#### JOB:
Could you report every line from the entries that includes the word "topics"?

Records from a collection
┌──

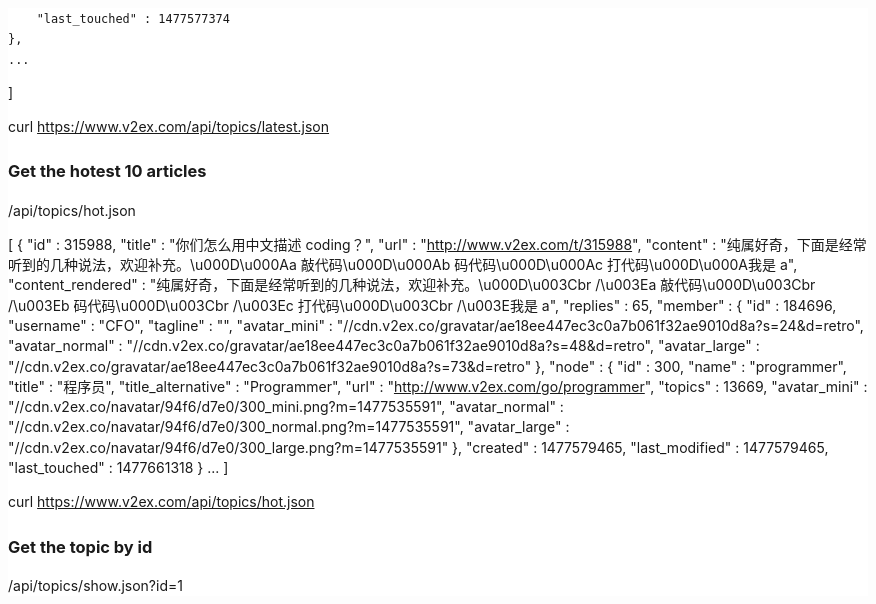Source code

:        "last_touched" : 1477577374
    },
    ...
]

curl https://www.v2ex.com/api/topics/latest.json

### Get the hotest 10 articles

/api/topics/hot.json

[
	{
        "id" : 315988,
        "title" : "你们怎么用中文描述 coding？",
        "url" : "http://www.v2ex.com/t/315988",
        "content" : "纯属好奇，下面是经常听到的几种说法，欢迎补充。\u000D\u000Aa 敲代码\u000D\u000Ab 码代码\u000D\u000Ac 打代码\u000D\u000A我是 a",
        "content_rendered" : "纯属好奇，下面是经常听到的几种说法，欢迎补充。\u000D\u003Cbr /\u003Ea 敲代码\u000D\u003Cbr /\u003Eb 码代码\u000D\u003Cbr /\u003Ec 打代码\u000D\u003Cbr /\u003E我是 a",
        "replies" : 65,
        "member" : {
            "id" : 184696,
            "username" : "CFO",
            "tagline" : "",
            "avatar_mini" : "//cdn.v2ex.co/gravatar/ae18ee447ec3c0a7b061f32ae9010d8a?s=24&d=retro",
            "avatar_normal" : "//cdn.v2ex.co/gravatar/ae18ee447ec3c0a7b061f32ae9010d8a?s=48&d=retro",
            "avatar_large" : "//cdn.v2ex.co/gravatar/ae18ee447ec3c0a7b061f32ae9010d8a?s=73&d=retro"
        },
        "node" : {
            "id" : 300,
            "name" : "programmer",
            "title" : "程序员",
            "title_alternative" : "Programmer",
            "url" : "http://www.v2ex.com/go/programmer",
            "topics" : 13669,
            "avatar_mini" : "//cdn.v2ex.co/navatar/94f6/d7e0/300_mini.png?m=1477535591",
            "avatar_normal" : "//cdn.v2ex.co/navatar/94f6/d7e0/300_normal.png?m=1477535591",
            "avatar_large" : "//cdn.v2ex.co/navatar/94f6/d7e0/300_large.png?m=1477535591"
        },
        "created" : 1477579465,
        "last_modified" : 1477579465,
        "last_touched" : 1477661318
    }
    ...
]

curl https://www.v2ex.com/api/topics/hot.json

### Get the topic by id

/api/topics/show.json?id=1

└──

#### ANSWER FOR THIS EXERCISE:
curl https://www.v2ex.com/api/topics/latest.json
/api/topics/hot.json
            "topics" : 13669,
curl https://www.v2ex.com/api/topics/hot.json
/api/topics/show.json?id=1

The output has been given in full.